Name Conventions

Rule: Stay out of reserved names

The standard reserves a number of identifier classes, most notably _** [17.4.3.1.2]:

Each name that begins with an underscore is reserved to the implementation for use as a name in the global namespace.

Using _** is commonly used for CPP guards (_FOO_HH_), private members (_foo), and internal functions (_foo ()): don’t.

Rule: Name your classes LikeThis

Class should be named in mixed case; for instance Exp, StringExp, TempMap, InterferenceGraph etc. This applies to class templates. See CStupidClassName.

Rule: Name public members like_this

No upper case letters, and words are separated by an underscore.

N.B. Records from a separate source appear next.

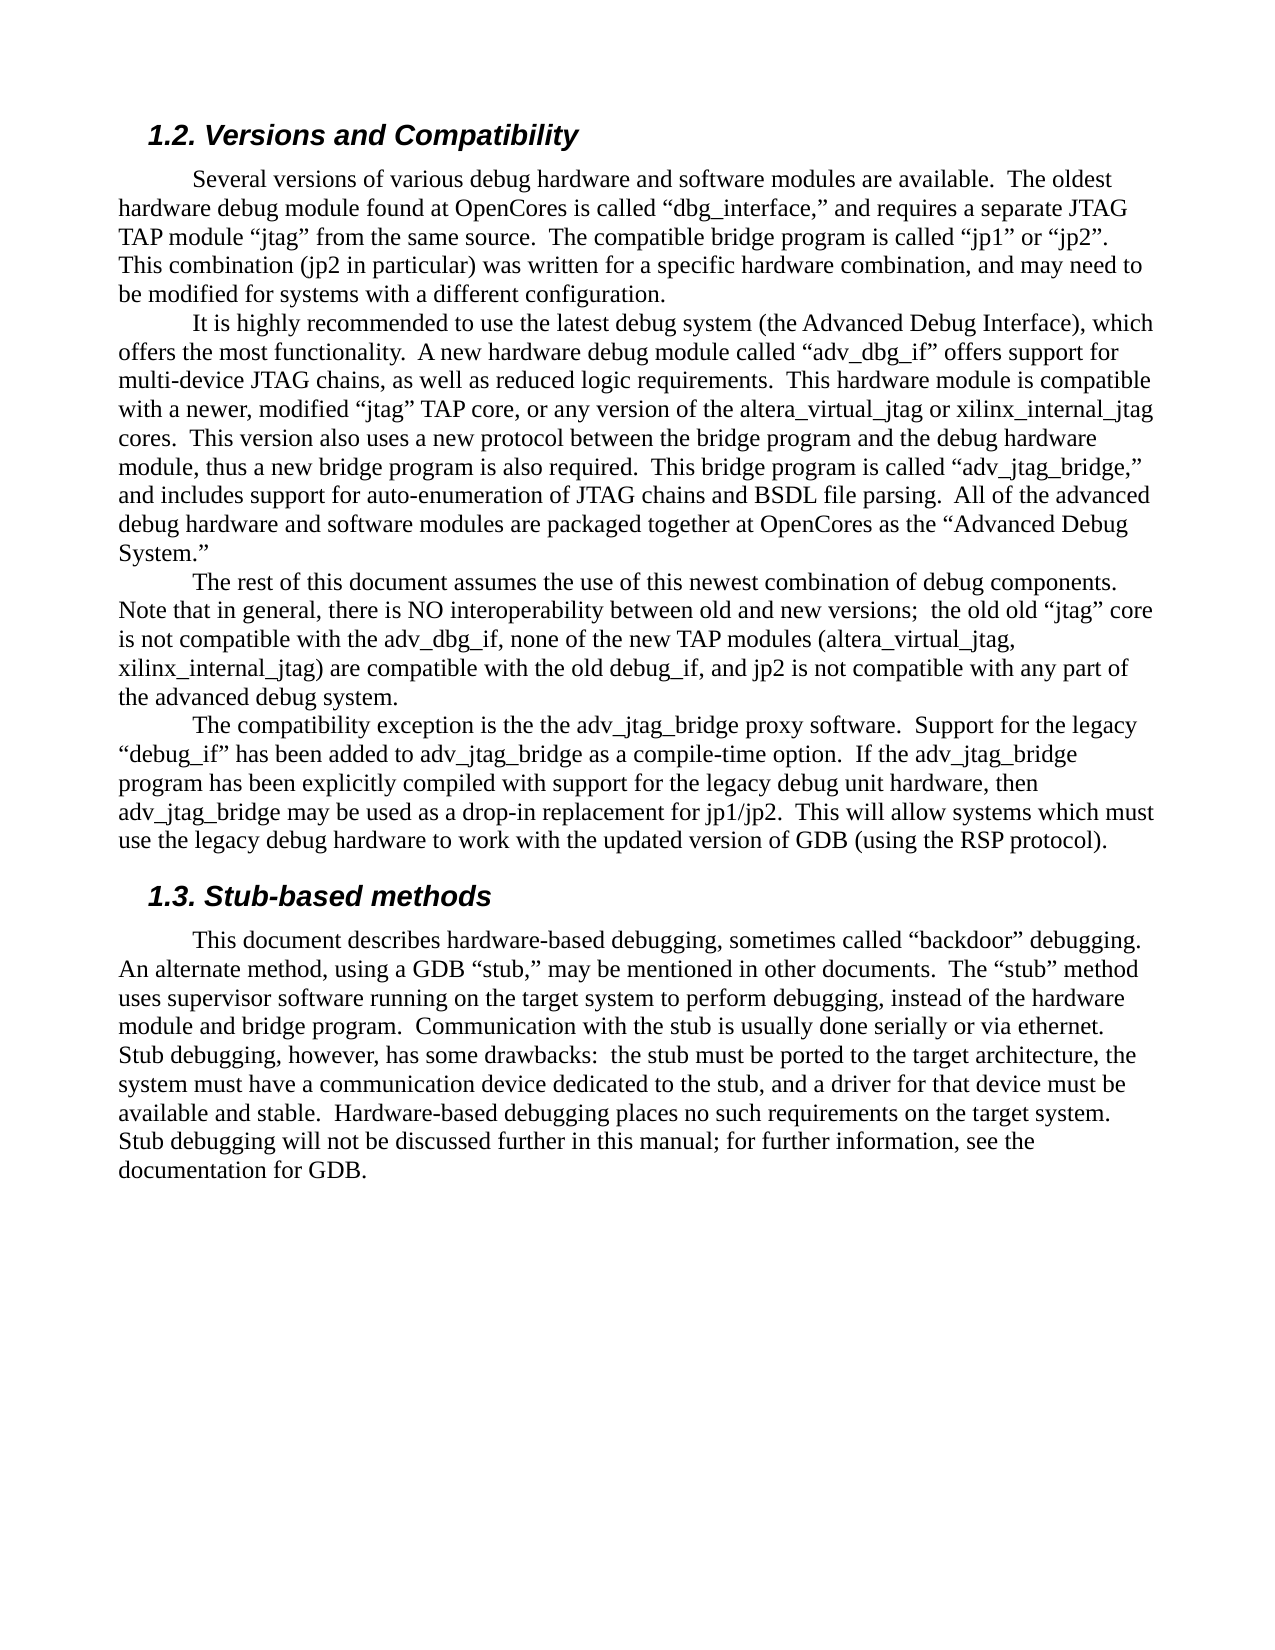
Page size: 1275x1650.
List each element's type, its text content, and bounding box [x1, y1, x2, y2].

subtitle Stub-based methods [148, 879, 1157, 913]
text The compatibility exception is the the adv_jtag_bridge proxy software. Support for the legacy “debug_if” has been added to adv_jtag_bridge as a compile-time option. If the adv_jtag_bridge program has been explicitly compiled with support for the legacy debug unit hardware, then adv_jtag_bridge may be used as a drop-in replacement for jp1/jp2. This will allow systems which must use the legacy debug hardware to work with the updated version of GDB (using the RSP protocol). [118, 710, 1157, 854]
text The rest of this document assumes the use of this newest combination of debug components. Note that in general, there is NO interoperability between old and new versions; the old old “jtag” core is not compatible with the adv_dbg_if, none of the new TAP modules (altera_virtual_jtag, xilinx_internal_jtag) are compatible with the old debug_if, and jp2 is not compatible with any part of the advanced debug system. [118, 567, 1157, 710]
text Several versions of various debug hardware and software modules are available. The oldest hardware debug module found at OpenCores is called “dbg_interface,” and requires a separate JTAG TAP module “jtag” from the same source. The compatible bridge program is called “jp1” or “jp2”. This combination (jp2 in particular) was written for a specific hardware combination, and may need to be modified for systems with a different configuration. [118, 164, 1157, 308]
text This document describes hardware-based debugging, sometimes called “backdoor” debugging. An alternate method, using a GDB “stub,” may be mentioned in other documents. The “stub” method uses supervisor software running on the target system to perform debugging, instead of the hardware module and bridge program. Communication with the stub is usually done serially or via ethernet. Stub debugging, however, has some drawbacks: the stub must be ported to the target architecture, the system must have a communication device dedicated to the stub, and a driver for that device must be available and stable. Hardware-based debugging places no such requirements on the target system. Stub debugging will not be discussed further in this manual; for further information, see the documentation for GDB. [118, 925, 1157, 1184]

Rule: Name private/protected members like_this_

It is extremely convenient to have a special convention for private and protected members: you make it clear to the reader, you avoid gratuitous warnings about conflicts in constructors, you leave the “beautiful” name available for public members etc. We used to write like_this, but this goes against the standard, see Stay out of reserved names.

For instance, write:

class IntPair
{
public:
  IntPair(int first, int second)
    : first_(first)
    , second_(second)
  {
  }
protected:
  int first_, second_;
}

See CStupidClassName.

Rule: Name your using type alias foo_type

When declaring a using type alias, name the type foo_type (where foo is obviously the part that changes). For instance:

using map_type = std::map<const symbol, Entry_T>;
using symtab_type = std::list<map_type>;

We used to use foo_t, unfortunately this (pseudo) name space is reserved by POSIX.

Rule: Name the parent class super_type

It is often handy to define the type of “the” super class (when there is a single one); use the name super_type in that case. For instance most Visitors of the AST start with:

class TypeChecker: public ast::DefaultVisitor
{
public:
  using super_type = ast::DefaultVisitor;
  using super_type::operator();
  // ...

(Such using clauses are subject to the current visibility modifier, hence the public beforehand.)

Rule: Hide auxiliary classes

Hide auxiliary/helper classes (i.e., classes private to a single compilation unit, not declared in a header) in functions, or in an anonymous namespace. Instead of:

struct Helper { ... };

void
doit()
{
  Helper h;
  ...
}

write:

namespace { struct Helper { ... }; }

void
doit()
{
  Helper h;
  ...
}

or

void
doit()
{
  struct Helper { ... } h;
  ...
}

The risk otherwise is to declare two classes with the same name: the linker will ignore one of the two silently. The resulting bugs are often difficult to understand.